Implements Grouped Query Attention (GQA): 8 query heads share 4 key/value heads. Queries and keys are RMS-normalised before computing attention, and a learnable per-head scalar q_gain is applied to queries after RoPE:
q = F.rms_norm(q, (q.size(-1),))
k = F.rms_norm(k, (k.size(-1),))
cos, sin = self.rotary(seqlen, x.device, q.dtype)
q = apply_rotary_emb(q, cos, sin)
k = apply_rotary_emb(k, cos, sin)
q = q * self.q_gain.to(dtype=q.dtype)[None, :, None, None]
y = F.scaled_dot_product_attention(
    q, k, v,
    attn_mask=None,
    is_causal=True,
    enable_gqa=(self.num_kv_heads != self.num_heads),
)
q_gain is initialised to QK_GAIN_INIT=1.5 and learned independently per head.
The MLP uses a squared ReLU activation (relu²):
def forward(self, x: Tensor) -> Tensor:
    x = torch.relu(self.fc(x))
    return self.proj(x.square())
Hidden dimension is MLP_MULT × model_dim (default: 2 × 512 = 1024).
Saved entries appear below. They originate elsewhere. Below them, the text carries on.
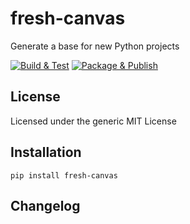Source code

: # fresh-canvas
Generate a base for new Python projects

[![Build & Test](https://github.com/tushariyer/fresh-canvas/actions/workflows/build-and-test.yml/badge.svg)](https://github.com/tushariyer/fresh-canvas/actions/workflows/build-and-test.yml)
[![Package & Publish](https://github.com/tushariyer/fresh-canvas/actions/workflows/build-and-test.yml/badge.svg)](https://github.com/tushariyer/fresh-canvas/actions/workflows/package-and-publish.yml)


## License
Licensed under the generic MIT License

## Installation
`pip install fresh-canvas`

## Changelog
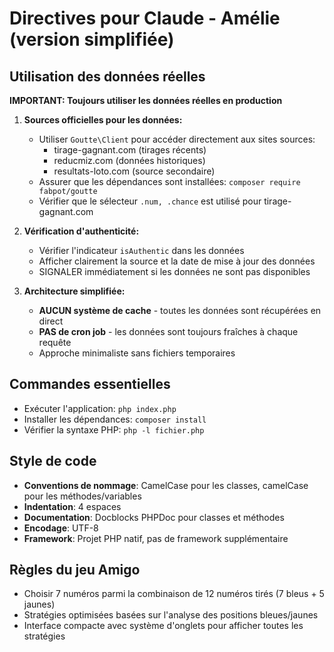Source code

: # Directives pour Claude - Amélie (version simplifiée)

## Utilisation des données réelles

**IMPORTANT: Toujours utiliser les données réelles en production**

1. **Sources officielles pour les données:**
   - Utiliser `Goutte\Client` pour accéder directement aux sites sources:
     - tirage-gagnant.com (tirages récents)
     - reducmiz.com (données historiques)
     - resultats-loto.com (source secondaire)
   - Assurer que les dépendances sont installées: `composer require fabpot/goutte`
   - Vérifier que le sélecteur `.num, .chance` est utilisé pour tirage-gagnant.com

2. **Vérification d'authenticité:**
   - Vérifier l'indicateur `isAuthentic` dans les données
   - Afficher clairement la source et la date de mise à jour des données
   - SIGNALER immédiatement si les données ne sont pas disponibles

3. **Architecture simplifiée:**
   - **AUCUN système de cache** - toutes les données sont récupérées en direct
   - **PAS de cron job** - les données sont toujours fraîches à chaque requête
   - Approche minimaliste sans fichiers temporaires

## Commandes essentielles

- Exécuter l'application: `php index.php`
- Installer les dépendances: `composer install`
- Vérifier la syntaxe PHP: `php -l fichier.php`

## Style de code

- **Conventions de nommage**: CamelCase pour les classes, camelCase pour les méthodes/variables
- **Indentation**: 4 espaces
- **Documentation**: Docblocks PHPDoc pour classes et méthodes
- **Encodage**: UTF-8
- **Framework**: Projet PHP natif, pas de framework supplémentaire

## Règles du jeu Amigo

- Choisir 7 numéros parmi la combinaison de 12 numéros tirés (7 bleus + 5 jaunes)
- Stratégies optimisées basées sur l'analyse des positions bleues/jaunes
- Interface compacte avec système d'onglets pour afficher toutes les stratégies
The projection weight is zero-initialised (_zero_init = True) so each block starts as an identity through its residual path.
RMSNorm wraps F.rms_norm without a learnable weight vector:
def forward(self, x: Tensor) -> Tensor:
    return F.rms_norm(x, (x.size(-1),), eps=self.eps)
Scale factors are instead handled by the per-dimension attn_scale and mlp_scale parameters in each Block.
The Rotary module precomputes cosine/sine tables and caches them for the current sequence length and device:
def forward(self, seq_len: int, device: torch.device, dtype: torch.dtype):
    t = torch.arange(seq_len, device=device, dtype=self.inv_freq.dtype)
    freqs = torch.outer(t, self.inv_freq.to(device))
    self._cos_cached = freqs.cos()[None, None, :, :]
    self._sin_cached = freqs.sin()[None, None, :, :]
The cache is invalidated whenever seq_len or device changes.
Each block holds three control tensors kept in fp32 during training:
  • resid_mix — shape (2, dim), blends current residual with original embedding x0
  • attn_scale — shape (dim,), per-dimension scale applied to attention output before adding to residual
  • mlp_scale — shape (dim,), per-dimension scale applied to MLP output before adding to residual
These are classified as “control tensors” and are kept in fp32 during quantization (see Model Quantization).

Logit softcap

Before computing cross-entropy loss, logits are passed through a tanh softcap:
logits = self.logit_softcap * torch.tanh(logits_proj / self.logit_softcap)
With LOGIT_SOFTCAP=30.0, this smoothly clamps logits to the range (−30, +30), preventing extreme confidence on any single token and stabilising training.

Tied embeddings

When TIE_EMBEDDINGS=1 (the default), the LM head reuses the input embedding matrix directly:
if self.tie_embeddings:
    logits_proj = F.linear(x, self.tok_emb.weight)
This halves the parameter cost of the vocabulary table — critical for a 1024-token vocabulary at 512 dimensions (512 × 1024 × 2 bytes in bf16 = 1 MB if separate, 0.5 MB if tied).

Optimizers

The model uses two optimizers in tandem:

Muon

Applied to all 2D matrix parameters in transformer blocks (weight matrices that are not control tensors). Uses Newton-Schulz orthogonalisation to produce unit-spectral-norm updates. Learning rate: MATRIX_LR=0.04.

Adam

Applied to token embeddings (EMBED_LR or TIED_EMBED_LR), the untied LM head (HEAD_LR=0.008), and all scalar/vector parameters including control tensors (SCALAR_LR=0.04).